■ Work order: Count how many lines below include the word "élèves". Answer with a number only.

■ The input:
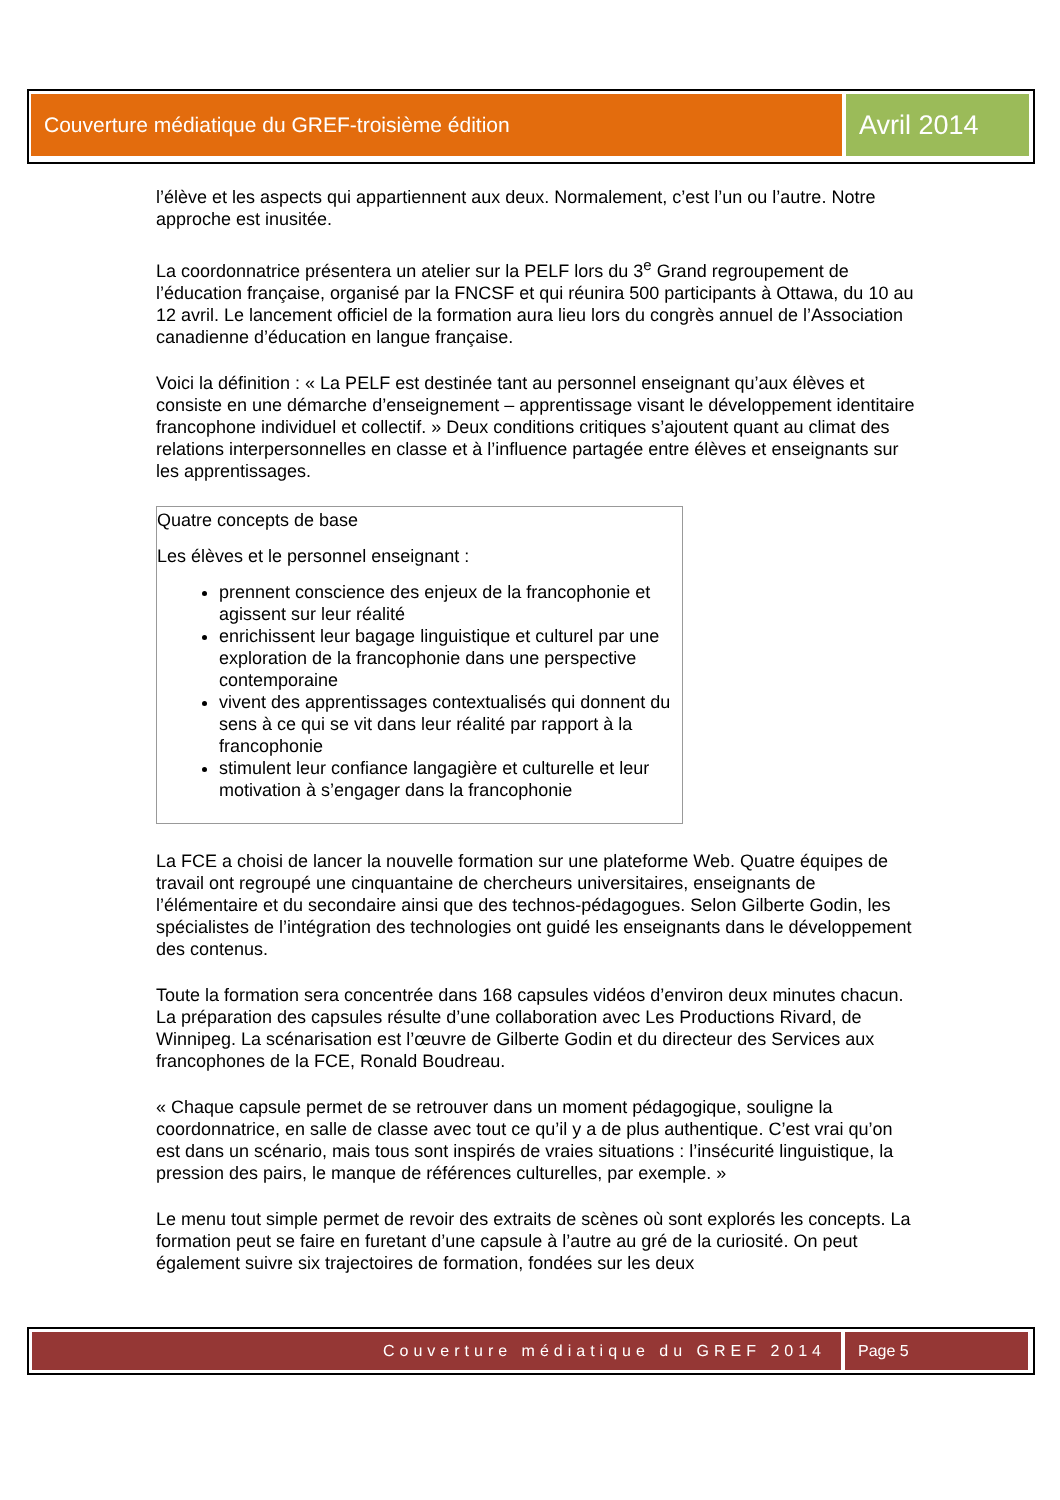Couverture médiatique du GREF-troisième édition
Avril 2014
l’élève et les aspects qui appartiennent aux deux. Normalement, c’est l’un ou l’autre. Notre approche est inusitée.
La coordonnatrice présentera un atelier sur la PELF lors du 3<sup>e</sup> Grand regroupement de l’éducation française, organisé par la FNCSF et qui réunira 500 participants à Ottawa, du 10 au 12 avril. Le lancement officiel de la formation aura lieu lors du congrès annuel de l’Association canadienne d’éducation en langue française.
Voici la définition : « La PELF est destinée tant au personnel enseignant qu’aux élèves et consiste en une démarche d’enseignement – apprentissage visant le développement identitaire francophone individuel et collectif. » Deux conditions critiques s’ajoutent quant au climat des relations interpersonnelles en classe et à l’influence partagée entre élèves et enseignants sur les apprentissages.
Quatre concepts de base
Les élèves et le personnel enseignant :
prennent conscience des enjeux de la francophonie et agissent sur leur réalité
enrichissent leur bagage linguistique et culturel par une exploration de la francophonie dans une perspective contemporaine
vivent des apprentissages contextualisés qui donnent du sens à ce qui se vit dans leur réalité par rapport à la francophonie
stimulent leur confiance langagière et culturelle et leur motivation à s’engager dans la francophonie
La FCE a choisi de lancer la nouvelle formation sur une plateforme Web. Quatre équipes de travail ont regroupé une cinquantaine de chercheurs universitaires, enseignants de l’élémentaire et du secondaire ainsi que des technos-pédagogues. Selon Gilberte Godin, les spécialistes de l’intégration des technologies ont guidé les enseignants dans le développement des contenus.
Toute la formation sera concentrée dans 168 capsules vidéos d’environ deux minutes chacun. La préparation des capsules résulte d’une collaboration avec Les Productions Rivard, de Winnipeg. La scénarisation est l’œuvre de Gilberte Godin et du directeur des Services aux francophones de la FCE, Ronald Boudreau.
« Chaque capsule permet de se retrouver dans un moment pédagogique, souligne la coordonnatrice, en salle de classe avec tout ce qu’il y a de plus authentique. C’est vrai qu’on est dans un scénario, mais tous sont inspirés de vraies situations : l’insécurité linguistique, la pression des pairs, le manque de références culturelles, par exemple. »
Le menu tout simple permet de revoir des extraits de scènes où sont explorés les concepts. La formation peut se faire en furetant d’une capsule à l’autre au gré de la curiosité. On peut également suivre six trajectoires de formation, fondées sur les deux
Couverture médiatique du GREF 2014 Page 5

■ Written reply: 2